Re: change proposal for issue-86, was: ISSUE-86 - atom-id-stability - Chairs Solicit Proposals

On Apr 15, 2010, at 1:49 AM, Ian Hickson wrote:

> On Thu, 15 Apr 2010, Julian Reschke wrote:
>> On 15.04.2010 01:08, Ian Hickson wrote:
>>> ...
>>>>> Basically making this a MUST would lead to implementations having
>>>>> to violate the spec to do anything useful. When we require that
>>>>> implementations violate the spec, we lead to them ignoring the
>>>>> spec even when it's not necessary.
>>>>
>>>> Based on my experience with feeds (predating Atom), this part of  
>>>> the
>>>> spec will not be ignored.  Users will write bug reports against the
>>>> software that implements the algorithm.
>>>
>>> If a feed producer has to invent an ID from nothing, and doesn't  
>>> know
>>> what ID it used in the past, yet the spec uses "MUST" here, how
>>> exactly can it do anything _but_ ignore the spec?
>>
>> Either you store the ID with the item, or you derive the ID from
>> something sufficiently unique in the set of items, or ... you don't
>> produce an Atom feed.
>
> Storing an ID doesn't work when you're on a read-only medium.
>
> A hashing mechanism by which we can generate an ID from a DOM tree  
> would
> end up making identical posts in unrelated Atom feeds have the same  
> ID,
> and would mean that minor edits (e.g. typo fixes) would generate new  
> IDs,
> both of which would cause all kinds of problems, as Sam pointed out.
>
> Not producing a feed doesn't solve the problem of producing a feed.

If you take a strong view of the Atom requirements, it seems like the  
only possible way to convert HTML to Atom that would conform to the  
Atom spec is to include the Atom IDs in the HTML in the first place.  
That's assuming the HTML document is the sole input and there isn't  
some out-of-band mapping to IDs.

Consider: if the same IDs must be produced even if individual posts  
are edited, the same IDs must be produced even if the feed is  
regenerated on another machine with a completely different tool, and  
yet at the same time identical text in unrelated feeds must not  
produce the same ID, then there is no way to solve the problem with  
unadorned HTML as the sole input.

That seems like a flaw in the Atom spec if that's really what it  
means, but on the other hand it seems wrong to specify a feature for  
producing Atom that can't possibly be implemented in a way that  
conforms to Atom. In other words, I think even the current SHOULD is  
unimplementable. No conversion tool can prevent sending the input it  
was given to another tool, or know that this wasn't done already.

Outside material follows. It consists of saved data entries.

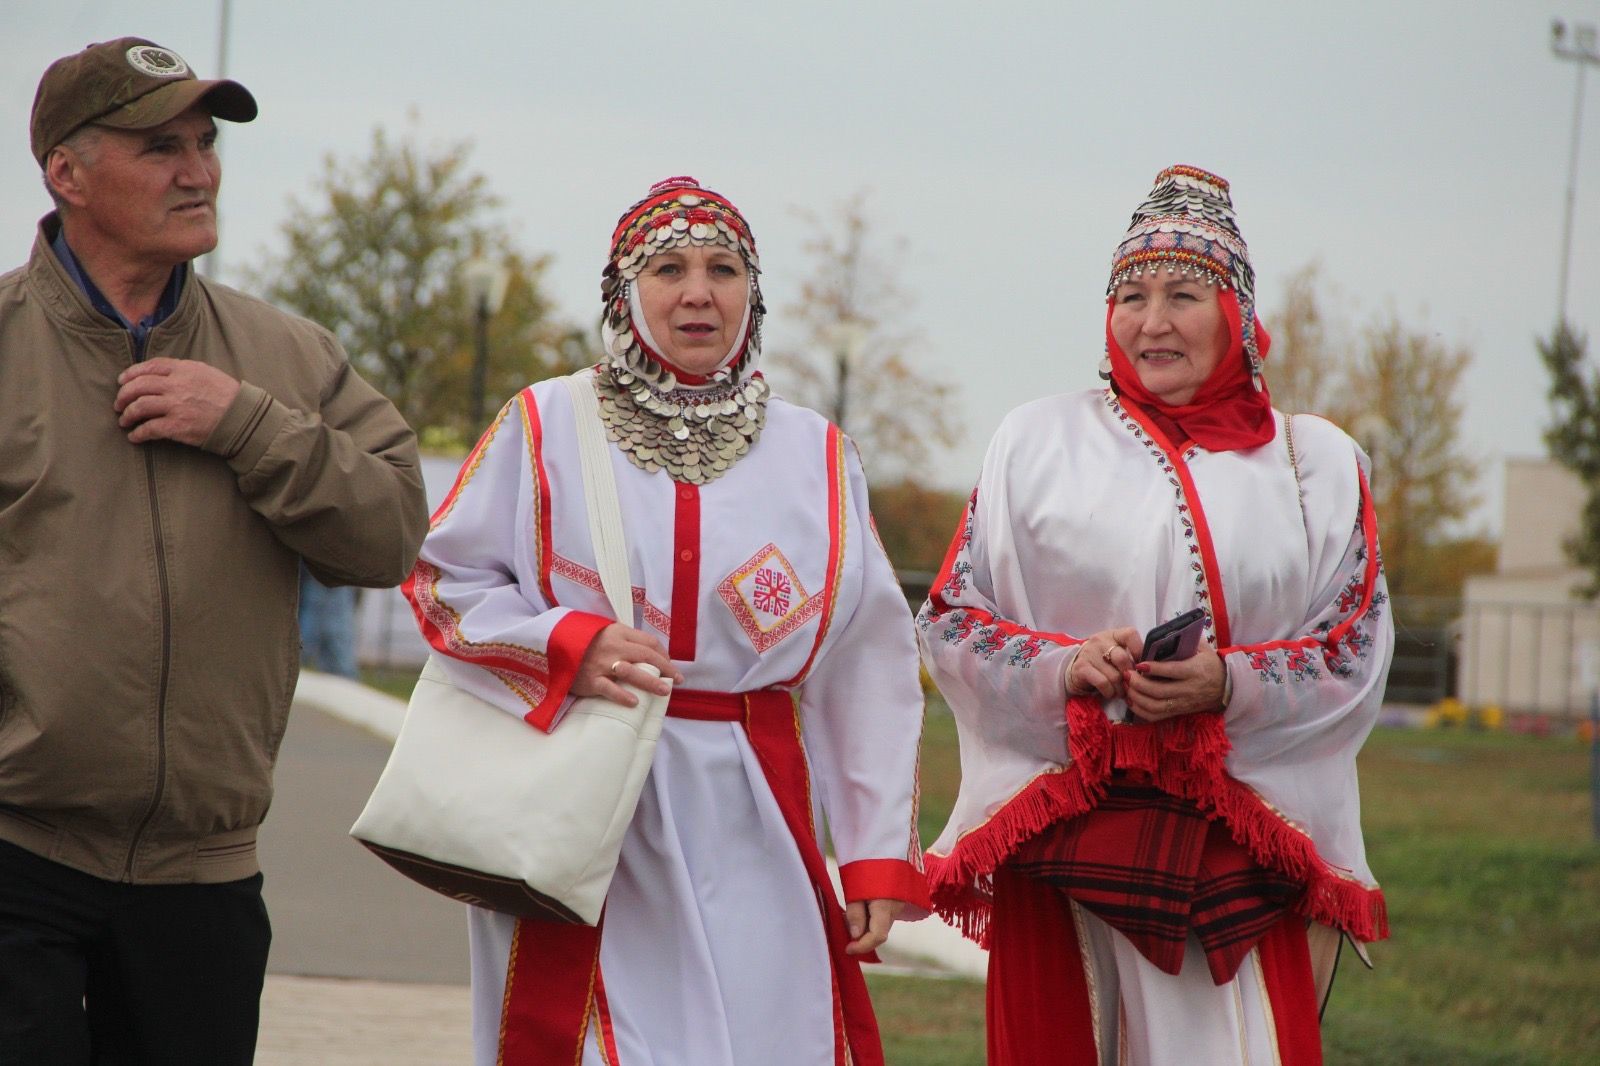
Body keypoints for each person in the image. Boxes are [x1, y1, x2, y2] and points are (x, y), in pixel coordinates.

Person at [405, 176, 929, 1065]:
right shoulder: (548, 424)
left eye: (723, 269)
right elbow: (443, 584)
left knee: (765, 1035)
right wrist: (568, 643)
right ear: (623, 292)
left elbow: (865, 668)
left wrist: (876, 854)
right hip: (580, 799)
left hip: (750, 812)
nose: (698, 291)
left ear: (752, 294)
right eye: (668, 268)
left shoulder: (817, 455)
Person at [0, 38, 428, 1065]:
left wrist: (251, 426)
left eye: (205, 142)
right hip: (17, 865)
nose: (199, 170)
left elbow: (392, 532)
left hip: (206, 882)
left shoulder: (287, 357)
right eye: (160, 146)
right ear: (68, 173)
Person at [918, 165, 1393, 1064]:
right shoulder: (1036, 439)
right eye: (1131, 295)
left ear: (1238, 315)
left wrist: (1232, 683)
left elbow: (1354, 648)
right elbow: (950, 619)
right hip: (1070, 835)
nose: (1153, 320)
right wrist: (1066, 668)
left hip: (1240, 847)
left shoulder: (1316, 465)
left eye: (1184, 293)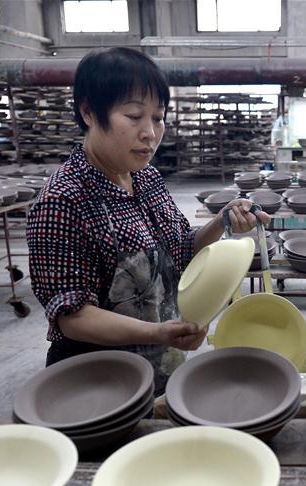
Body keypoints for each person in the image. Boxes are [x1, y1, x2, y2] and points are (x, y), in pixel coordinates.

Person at [27, 47, 268, 394]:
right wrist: (158, 332)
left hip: (159, 364)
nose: (150, 133)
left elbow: (180, 249)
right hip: (98, 380)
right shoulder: (62, 201)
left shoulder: (146, 178)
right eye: (134, 116)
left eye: (157, 118)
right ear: (89, 112)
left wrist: (222, 221)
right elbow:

> If you prefer a process-based argument: we can't progress past CR if  
> we
> can't find two interoperable implementations of every feature. If  
> one of
> the features is "you must make consistent IDs for HTML <article>s when
> converting them to Atom, even if they are slightly modified from  
> time to
> time, and even if you have no persistent storage, and you must not  
> create
> IDs that conflict with other entries", then we won't be able to exit  
> CR,
> because that requirement is not implementable.

Do you think we'll have two interoperable implementations of the  
"convert HTML to Atom" feature at all? It certainly doesn't seem like  
something browsers would implement. Do we have any implementors of any  
kind of HTML processor who have expressed interest in implementing  
this feature? I am increasingly leaning towards having this feature  
out, because it really seems like the only options are to have an  
unimplementable MUST, or to violate the Atom spec.